Le plancton ne pratique guère la compétition, par Marie-Paule Nougaret

Billet invité.

En ce temps des énigmes, un peu de douceur nous vient du royaume des sciences où on ne l’attendait plus. On s’est habitué à voir la biologie moléculaire comme un grand bric-à-brac de pièces de rechange, où l’on puise des gènes pour adapter les plantes et les microbes aux industries de la pharmacie et de l’agriculture, voire à la finance en mal de royalties. Car côté médecine, la thérapie génique balbutie. Cependant, l’analyse des gènes a montré, dans plusieurs maladies héréditaires, que par endroits dans le corps, une mutation néfaste pouvait revenir à la normalité. On ignore les régulations qui y président. Mais déjà se dessine une nouvelle thérapie génique, naturelle, sans virus, par auto-greffe de cellules guéries. Merci la biologie  moléculaire, donc.

Cette discipline numérique – et radioactive – vient aussi au secours de notre moral, quelque peu affecté par les discours sur la compétition, voire la « compétitivité », un mot chéri par les autoritaires. Ils en ont plein la bouche, ils n’arrêtent jamais. Alors consolons nous, les plus gros ordinateurs du CEA, à Cadarache, ont tourné pour dresser la carte génétique du plancton marin ; et l’analyse des premiers résultats réfute cette conception belliciste de la vie.

Des chercheurs sont partis trois ans et demi sur toutes les mers du globe, à bord de la goélette Tara, à la voile le plus souvent. Ils ont pêché le plancton jour et nuit, 60 h d’affilée, à trois niveaux de profondeur dans la surface éclairée, dans 68 endroits. Expédié tous les trois mois 20 t d’eau congelée par avion vers l’Europe, Paris, Liège, Naples, Roscoff ou Villefranche sur mer. Trouvé de l’ADN déjà connu, sur terre comme sur mer, et davantage. Un million de protéines virales différentes, soit 5476 types de virus, dont on ne connaissait que 39. Des bactéries représentant 40 millions de gènes, inconnus à 80 %. Et dans la taille au dessus, des organismes à noyaux (eucaryotes) : micro algues et micro animaux du phyto et zooplancton. Ce sont eux qui nous intéressent ici.
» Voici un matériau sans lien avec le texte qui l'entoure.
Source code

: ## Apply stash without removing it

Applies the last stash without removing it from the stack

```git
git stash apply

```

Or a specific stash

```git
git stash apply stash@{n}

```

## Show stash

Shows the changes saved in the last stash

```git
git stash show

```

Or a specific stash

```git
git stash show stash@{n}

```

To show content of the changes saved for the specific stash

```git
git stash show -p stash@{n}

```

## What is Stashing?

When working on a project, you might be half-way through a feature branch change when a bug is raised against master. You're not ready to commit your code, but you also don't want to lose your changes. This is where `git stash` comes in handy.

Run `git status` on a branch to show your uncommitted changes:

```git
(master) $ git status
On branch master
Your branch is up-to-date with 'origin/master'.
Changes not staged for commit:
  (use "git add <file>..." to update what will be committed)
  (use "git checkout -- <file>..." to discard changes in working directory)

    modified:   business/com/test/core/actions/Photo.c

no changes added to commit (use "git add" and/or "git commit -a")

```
Colomban de Vargas, de la station biologique de Roscoff a étudié l’écologie du méso-plancton, de 0,8 µ à quelques mm, méso signifiant moyen, situé entre les microbes et les organismes visibles à l’œil nu. Ce méso plancton représente aujourd’hui 150 000 types génétiques quand on en connaissait 11 200. Il s’agit à 85 % de protistes, animaux incapables de se nourrir comme les algues, de lumière, d’eau et de CO2. Ils doivent donc manger, ou échanger avec les autres. « Ils ont inventé la fonction de manger » dit Vargas, par allusion au fait que la vie serait sortie des mers.

Diatomée

Protiste acanthaire avec micro-algues en symbiose (points vert clair) photos Tara

Mais les protistes peuvent aussi s’allier aux algues qui leur procurent l’oxygène, pour un bénéfice mutuel. Analysant les relations dans ce monde oublié, le chercheur découvre beaucoup de parasitisme, un peu moins de symbiose, très peu de compétition. En effet, le plancton se révèle très spécialisé. Certaines espèces vivent en petite colonie, où un individu procure le déplacement de tous ; un autre la nourriture etc. Vargas conclut, dans Science du 22 mai 2015  : « les interactions, davantage que la compétition pour les ressources ou l’espace, paraissent les moteurs de la diversification des organismes dans le plancton marin. »

On sait de longue date qu’à épuiser son hôte un parasite prend le risque de mourir. Mais comment passe-t-on du parasitisme à la symbiose ? D’où vient l’intelligence de l’armistice et du traité de paix ? Le mystère s’épaissit.